All in Bits (AiB) strives to contribute toward the security of our ecosystem through internal security practices, and by working with external security researchers from the community.
If you've identified a vulnerability, please report it through one of the following venues:
- Submit an advisory through GitHub:
- GovGen Governance dApp: https://github.com/allinbits/govgen-governance-dapp/security/advisories/new
- AtomOne Governance dApp: https://github.com/allinbits/atomone-governance-dapp/security/advisories/new
- GovGen daemon: https://github.com/atomone-hub/govgen/security/advisories/new
- AtomOne daemon: https://github.com/atomone-hub/atomone/security/advisories/new
- GovGen daemon: https://github.com/atomone-hub/govgen/security/advisories/new
-
Email security [at-symbol] allinbits [dot] com. If you are concerned about confidentiality e.g. because of a high-severity issue, you may email us for PGP or Signal contact details.
-
We provide bug bounty rewards through our program at HackenProof. You must report via HackenProof in order to be eligible for rewards. A list of software in scope for our HackenProof programs can be found here:
https://hackenproof.com/company/all-in-bits/programs
We will respond within 3 business days to all received reports.
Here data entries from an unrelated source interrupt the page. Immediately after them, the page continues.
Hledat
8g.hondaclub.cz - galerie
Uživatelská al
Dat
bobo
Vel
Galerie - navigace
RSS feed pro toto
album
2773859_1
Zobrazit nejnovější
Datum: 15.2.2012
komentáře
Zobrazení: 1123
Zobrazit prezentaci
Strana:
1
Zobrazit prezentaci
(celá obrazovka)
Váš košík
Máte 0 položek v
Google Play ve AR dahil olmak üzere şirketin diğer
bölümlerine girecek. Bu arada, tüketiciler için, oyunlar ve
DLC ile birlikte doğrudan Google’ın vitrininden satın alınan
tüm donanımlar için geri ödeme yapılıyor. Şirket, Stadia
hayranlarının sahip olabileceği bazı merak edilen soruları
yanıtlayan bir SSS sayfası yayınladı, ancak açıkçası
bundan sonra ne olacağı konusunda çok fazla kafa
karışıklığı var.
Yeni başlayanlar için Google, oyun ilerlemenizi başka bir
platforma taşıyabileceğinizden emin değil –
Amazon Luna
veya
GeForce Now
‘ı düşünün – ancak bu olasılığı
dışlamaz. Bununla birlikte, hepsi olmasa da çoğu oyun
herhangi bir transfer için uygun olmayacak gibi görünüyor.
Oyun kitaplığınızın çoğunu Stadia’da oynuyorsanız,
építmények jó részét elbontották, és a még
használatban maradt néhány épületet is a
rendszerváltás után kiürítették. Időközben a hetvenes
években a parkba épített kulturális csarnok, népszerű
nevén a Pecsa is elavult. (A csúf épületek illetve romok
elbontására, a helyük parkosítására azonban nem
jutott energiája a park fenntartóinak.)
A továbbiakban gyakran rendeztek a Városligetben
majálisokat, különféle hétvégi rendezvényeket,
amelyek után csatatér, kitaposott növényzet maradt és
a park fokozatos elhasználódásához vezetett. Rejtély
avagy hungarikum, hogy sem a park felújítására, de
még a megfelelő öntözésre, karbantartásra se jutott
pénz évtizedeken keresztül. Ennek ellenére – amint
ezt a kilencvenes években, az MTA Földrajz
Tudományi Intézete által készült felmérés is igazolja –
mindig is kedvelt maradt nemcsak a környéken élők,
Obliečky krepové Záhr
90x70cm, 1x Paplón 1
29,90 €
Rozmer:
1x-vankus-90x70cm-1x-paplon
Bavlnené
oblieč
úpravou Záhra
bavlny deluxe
Thank you for helping to keep our ecosystem safe!
AiB frequently engages third-party security auditors to review software in the ecosystems we contribute to. Some of these projects we contribute to are listed below, along with their audit status:
-
GovGen daemon: This is a minimal fork of the popular Cosmos Gaia project, which itself is a wrapper for a version of the Cosmos SDK audited by Oak Security. We do not have any third-party audits planned for this daemon.
-
AtomOne daemon: A third-party audit is currently planned.
-
GovGen Governance dApp: Zellic produced a report for their audit of this dApp on May 7, 2024 against commit 2efa134e3adab63055d2c5a66766ee1ad67f3c03. Additionally, the audit of the AtomOne Staking Portal included the latest changes of the GovGen Governance dApp through commit 6b3fd24e96a6ce54afa9a6280cee9bc08aa653ff.
-
AtomOne Governance dApp: As a small fork of the audited GovGen Governance dApp, this dApp largely inherits its security. An additional third-party audit of this specific project or its underlying library once refactored is planned.
-
AtomOne Staking Portal: Zellic produced a report for their audit of this dApp on January 21, 2025 against commit c5969a80153959a535e6bc61905b1d990421b095.